# how to dry out a boveda pack?



## demuths1770 (Jan 2, 2014)

Yes you read it correctly. How can you partially dry out a boveda pack. I live in pa and we have been having humidity in the high 80s the past few days and I would guess a boveda pack comes almost completely charged because all went great the first week but now when I get into my tupperdor to get sticks it only drops down to 68 with a 65% pack and yesterday I noticed it only went down to 69. I think my pack has reached its limits


----------



## Emperor Zurg (May 6, 2013)

I'd toss it in the fridge for a day or two.


----------



## demuths1770 (Jan 2, 2014)

Thats what I was thinking but I didnt want it obsording any odors from the fridge. That was my fear


----------



## Tobias Lutz (Feb 18, 2013)

Toss it in Tupperware like you're charging it, but add kitty litter.


----------



## Nature (Jul 30, 2012)

Oh they will absorb quite a bit more. See here http://www.cigarforums.net/forums/v...65-how-much-moisture-will-gel-pak-absorb.html for evidence. BUT as you are seeing, I found that as they absorb more, they maintain an increasing RH and become less efficient at absorbing.

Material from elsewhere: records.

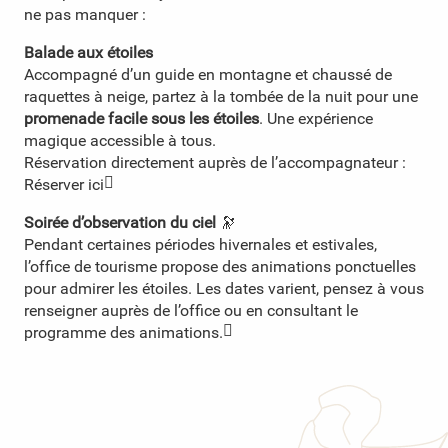
ne pas manquer :
Balade aux étoiles
Accompagné d’un guide en montagne et chaussé de
raquettes à neige, partez à la tombée de la nuit pour une
promenade facile sous les étoiles
. Une expérience
magique accessible à tous.
Réservation directement auprès de l’accompagnateur :
Réserver ici
Soirée d’observation du ciel
🔭
Pendant certaines périodes hivernales et estivales,
l’office de tourisme propose des animations ponctuelles
pour admirer les étoiles. Les dates varient, pensez à vous
renseigner auprès de l’office ou en consultant le
programme des animations.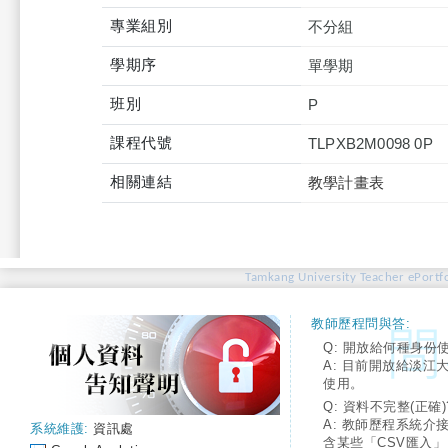
專業組別
不分組
學期序
單學期
班別
P
課程代號
TLPXB2M0098 0P
相關連結
教學計畫表
Tamkang University Teacher ePortfo
教師歷程問與答:
Q: 開放給何種身份
A: 目前開放給淡江
使用。
Q: 資料不完整(正確)
A: 教師歷程系統介
系統維護:
資訊處
含某些「CSV匯入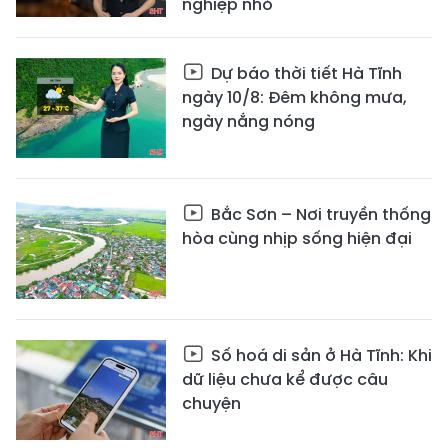
nghiệp nhỏ
Dự báo thời tiết Hà Tĩnh
ngày 10/8: Đêm không mưa,
ngày nắng nóng
Bắc Sơn – Nơi truyền thống
hòa cùng nhịp sống hiện đại
Số hoá di sản ở Hà Tĩnh: Khi
dữ liệu chưa kể được câu
chuyện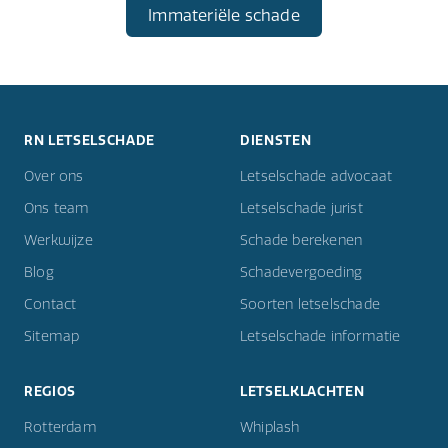
Immateriële schade
RN LETSELSCHADE
DIENSTEN
Over ons
Letselschade advocaat
Ons team
Letselschade jurist
Werkwijze
Schade berekenen
Blog
Schadevergoeding
Contact
Soorten letselschade
Sitemap
Letselschade informatie
REGIOS
LETSELKLACHTEN
Rotterdam
Whiplash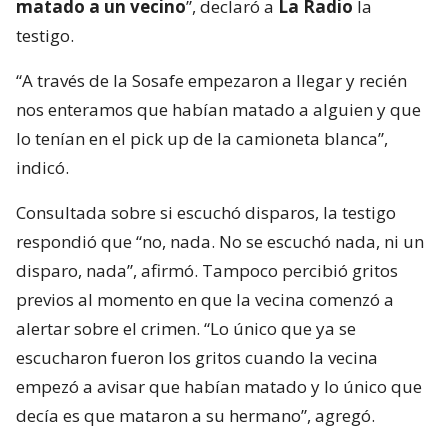
matado a un vecino
”, declaró a
La Radio
la
testigo.
“A través de la Sosafe empezaron a llegar y recién
nos enteramos que habían matado a alguien y que
lo tenían en el pick up de la camioneta blanca”,
indicó.
Consultada sobre si escuchó disparos, la testigo
respondió que “no, nada. No se escuchó nada, ni un
disparo, nada”, afirmó. Tampoco percibió gritos
previos al momento en que la vecina comenzó a
alertar sobre el crimen. “Lo único que ya se
escucharon fueron los gritos cuando la vecina
empezó a avisar que habían matado y lo único que
decía es que mataron a su hermano”, agregó.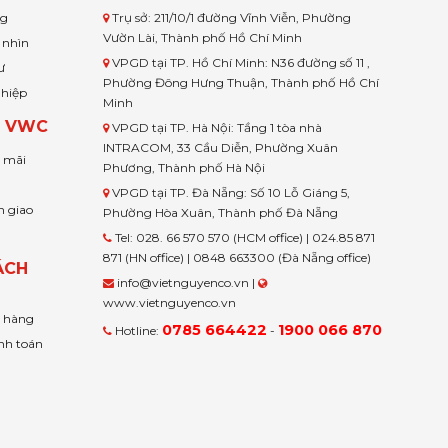
ng
Trụ sở: 211/10/1 đường Vĩnh Viễn, Phường
Vườn Lài, Thành phố Hồ Chí Minh
 nhìn
VPGD tại TP. Hồ Chí Minh: N36 đường số 11 ,
ư
Phường Đông Hưng Thuận, Thành phố Hồ Chí
ghiệp
Minh
H VWC
VPGD tại TP. Hà Nội: Tầng 1 tòa nhà
INTRACOM, 33 Cầu Diễn, Phường Xuân
u mãi
Phương, Thành phố Hà Nội
VPGD tại TP. Đà Nẵng: Số 10 Lỗ Giáng 5,
n giao
Phường Hòa Xuân, Thành phố Đà Nẵng
Tel: 028. 66 570 570 (HCM office) | 024.85 871
871 (HN office) | 0848 663300 (Đà Nẵng office)
ÁCH
info@vietnguyenco.vn |
www.vietnguyenco.vn
n hàng
0785 664422
1900 066 870
Hotline:
-
nh toán
t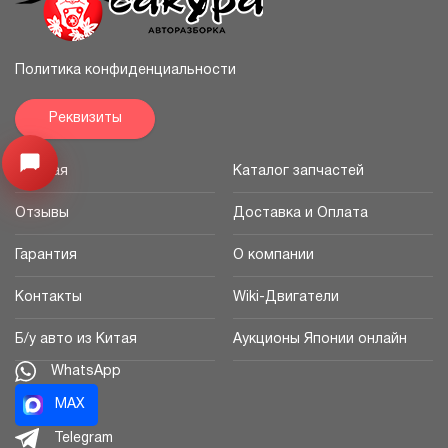
Политика конфиденциальности
Реквизиты
Открыть меню
Главная
Каталог запчастей
Отзывы
Доставка и Оплата
Гарантия
О компании
Контакты
Wiki-Двигатели
Б/у авто из Китая
Аукционы Японии онлайн
WhatsApp
MAX
Telegram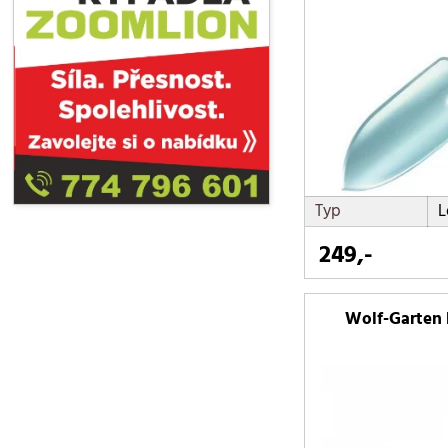
Typ
L
249,-
Wolf-Garten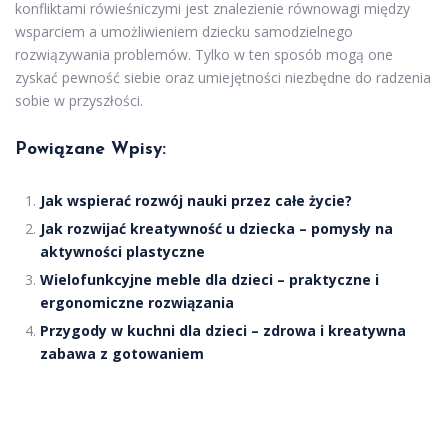
konfliktami rówieśniczymi jest znalezienie równowagi między
wsparciem a umożliwieniem dziecku samodzielnego
rozwiązywania problemów. Tylko w ten sposób mogą one
zyskać pewność siebie oraz umiejętności niezbędne do radzenia
sobie w przyszłości.
Powiązane Wpisy:
Jak wspierać rozwój nauki przez całe życie?
Jak rozwijać kreatywność u dziecka – pomysły na
aktywności plastyczne
Wielofunkcyjne meble dla dzieci – praktyczne i
ergonomiczne rozwiązania
Przygody w kuchni dla dzieci – zdrowa i kreatywna
zabawa z gotowaniem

The refrigerator would work. Not sure if a few days is enough? but it is certainly dryer. Maybe a hair dryer? Definitely wouldn't microwave as you could with silica. That pouch would blow! Is the area where you have your tupperdor air conditioned?


----------



## demuths1770 (Jan 2, 2014)

It in the basement where it is 68 degrees. Issue is its just so humid. I took a shower when I got home from work and stil have yet to feel dry its that humid in Pennsylvania.


----------



## Emperor Zurg (May 6, 2013)

Well around here I'd just put in in the vacuum chamber and pull 29.5" hg on it for an hour or so but I didn't figure you had a deep vacuum pump at your disposal  Actually, you can bake kitty litter (and probably HF beads) at 250° and that will dry it out like a popcorn fart.


----------



## demuths1770 (Jan 2, 2014)

Yeah i know you can do that with the kitty litter and hf beads but im sure you cant microwave or bake a boveda pack lol


----------



## ShaneG (Apr 9, 2014)

Baking at low temp doesn't sound that crazy really- that's what a dehydrator does, and that's your goal- as long as the temp is low enough it shouldn't hurt anything.


----------



## MacBryan (Dec 28, 2013)

If you use air conditioning, just leave the packs out in an air-conditioned room.
The quick (and cheap) method: Put half a pound of salt in an old saucepan and cover with a lid. Heat at a low heat until salt is thoroughly dry. Allow to cool with lid on (plug steam vent hole if present after removing from heat). When cool, pour into smallish Tupperware container, add Boveda pack(s) and seal immediately. Should be good to go after 24 hrs.


----------



## demuths1770 (Jan 2, 2014)

even with the ac on its usually mid 70's rh


----------



## KaChong (Jan 1, 2012)

Put it in a container with some dry salt. Salt is hygroscopic and will slowly remove moisture from the air until it gets wet at which it'll maintain a 75% humidity. Alternatively, bake out some KL to get it very dry then put your pack in a container with the KL after it's cooled.


----------